Update: Now, we deal with the last integral above. It splits into different terms which all fall into three groups only. Let us start with the easiest term and then end with the hardest one. We have: \begin{eqnarray} &&\int\limits_0^1 [\log(t)]^p \frac{Li_2(t)+\log(1-t)^2}{(1-t)t}dt=\\ &&(-1)^p p! \zeta(p+3) + \\ &&(-1)^p p! (2 {\bf H}^{(1)}_{p+2}(1)+ {\bf H}^{(2)}_{p+1}(1)-3 \zeta(p+3))\cdot 1_{p\ge 2} -\frac{1}{2} \zeta(2)^2 \cdot 1_{p=1}+\\ &&\left(-\frac{1}{3} \Psi^{(p+2)}(1) + \frac{1}{2} \sum\limits_{j=1}^{p-1} \binom{p}{j} (\Psi^{(j+1)}(1) \Psi^{(p-j)}(1)+\Psi^{(j)}(1) \Psi^{(p+1-j)}(1))+\sum\limits_{1 \le j < j_1 \le p-1} \frac{p!}{j! (j_1-j)!(p-j_1)!} \Psi^{(j)}(1) \Psi^{(j_1-j)}(1) \Psi^{(p-j_1)}(1)\right) \end{eqnarray} for $p=1,2,3,\cdots$. Here $\Psi$ is the polygamma function.
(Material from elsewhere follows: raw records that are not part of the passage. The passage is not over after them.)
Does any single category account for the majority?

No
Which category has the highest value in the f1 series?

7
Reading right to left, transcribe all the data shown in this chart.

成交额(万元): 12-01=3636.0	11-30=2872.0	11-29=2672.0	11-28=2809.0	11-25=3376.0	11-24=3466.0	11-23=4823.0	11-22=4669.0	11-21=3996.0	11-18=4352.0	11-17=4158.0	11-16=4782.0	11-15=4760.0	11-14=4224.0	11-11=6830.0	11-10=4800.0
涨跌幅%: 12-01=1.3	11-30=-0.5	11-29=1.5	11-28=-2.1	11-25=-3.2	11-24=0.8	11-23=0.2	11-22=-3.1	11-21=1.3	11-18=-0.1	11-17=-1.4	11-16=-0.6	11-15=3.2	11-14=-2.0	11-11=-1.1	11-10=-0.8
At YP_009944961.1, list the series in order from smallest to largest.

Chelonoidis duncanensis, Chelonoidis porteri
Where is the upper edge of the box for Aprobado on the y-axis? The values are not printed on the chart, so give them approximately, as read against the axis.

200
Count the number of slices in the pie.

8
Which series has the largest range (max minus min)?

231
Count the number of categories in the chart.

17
Since in our case the biggest value of $p$ equals four all the generating functions ${\bf H}^{(.)}_{.}(1)$ are expressed through single zeta functions only as seen in Calculating alternating Euler sums of odd powers.
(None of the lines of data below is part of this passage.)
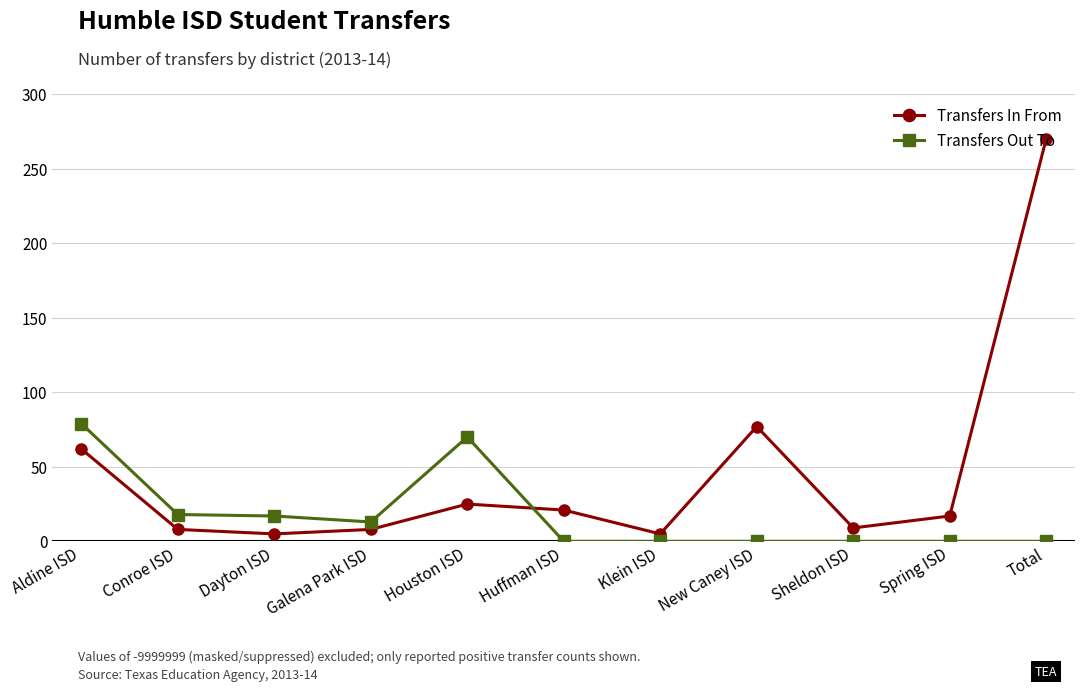

How many lines are shown in the chart?

2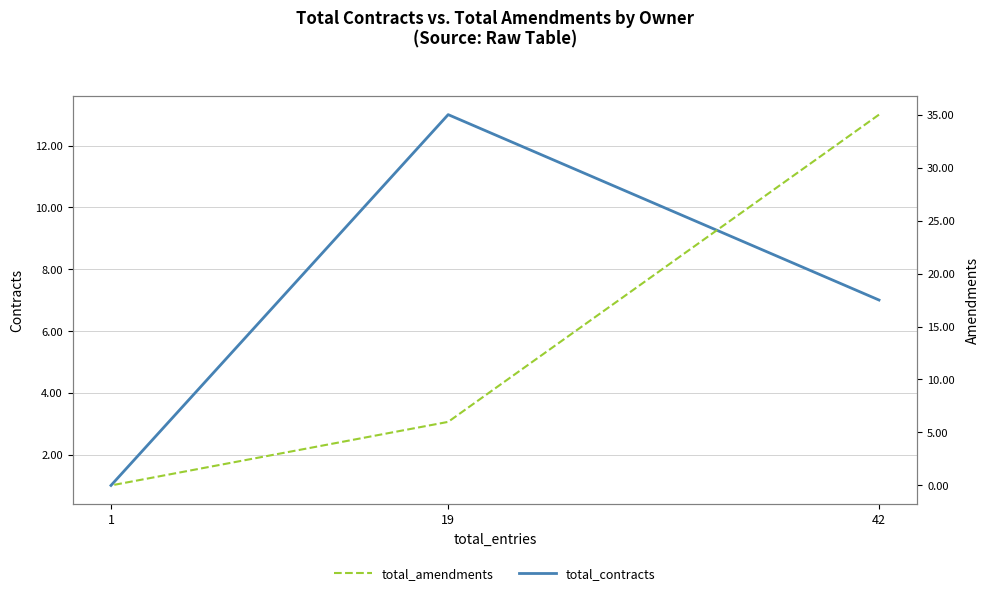

How many values in the total_amendments series exceed 6?

1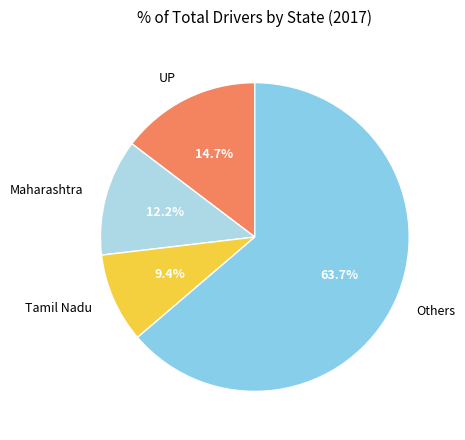

Count the number of slices in the pie.

4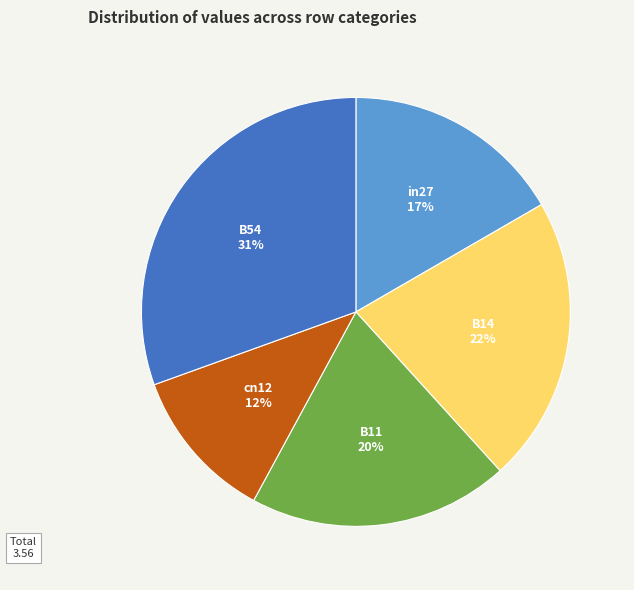

Does any single category account for the majority?

No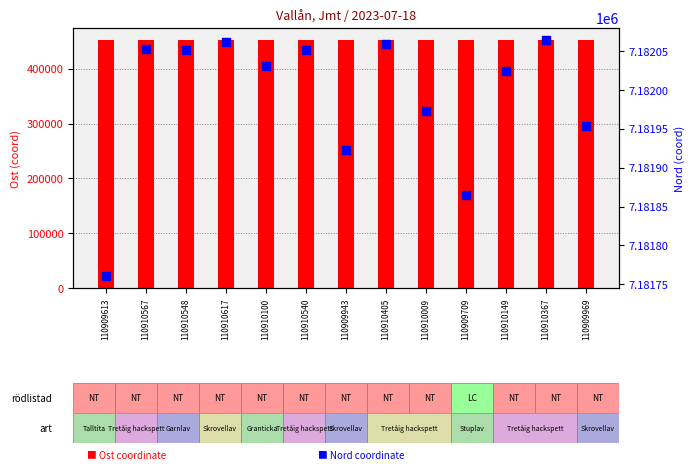

What are all the series names shown in the legend?

Ost coordinate, Nord coordinate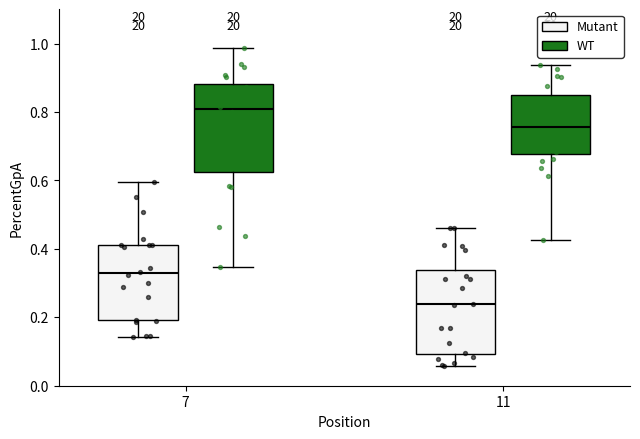

Reading left to right, read every box against the y-axis: the position of its median line, the range the box covers, and the ends of its whiskers. The values are not printed on the chart, so give them approximately, as read against the axis.

7 (Mutant): median 0.32, box 0.20 to 0.42, whiskers 0.14 to 0.60
7 (WT): median 0.80, box 0.62 to 0.88, whiskers 0.34 to 0.98
11 (Mutant): median 0.24, box 0.10 to 0.34, whiskers 0.06 to 0.46
11 (WT): median 0.76, box 0.68 to 0.84, whiskers 0.42 to 0.94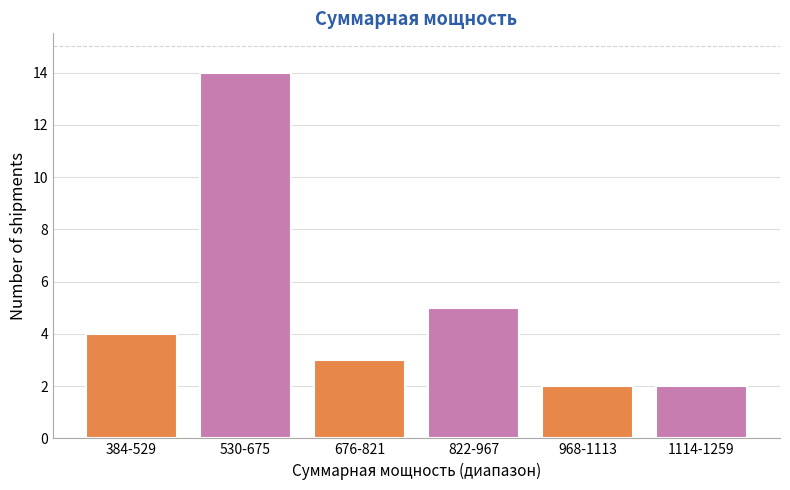

Reading left to right, list all the values displayed in this chart.

4	14	3	5	2	2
The remaining terms are as follows. Firstly the term of medium difficulty: \begin{eqnarray} &&\int\limits_0^1 \left(Li_{9}(t) -Li_9(1)\right) \frac{Li_2(t)+\log(1-t)^2}{(1-t)t}dt=\cdots\\ \end{eqnarray} and then the hardest terms: \begin{eqnarray} &&\int\limits_0^1 Li_{9-p}(t) [\log(t)]^p \frac{Li_2(t)+\log(1-t)^2}{(1-t)t}dt=\cdots\\ \end{eqnarray} for $p=1,2,3$.

We will deal with those terms later on. Now we can only note that these terms will involve multiple zeta functions of depth three and as such may not necessarily reduce to single zeta values.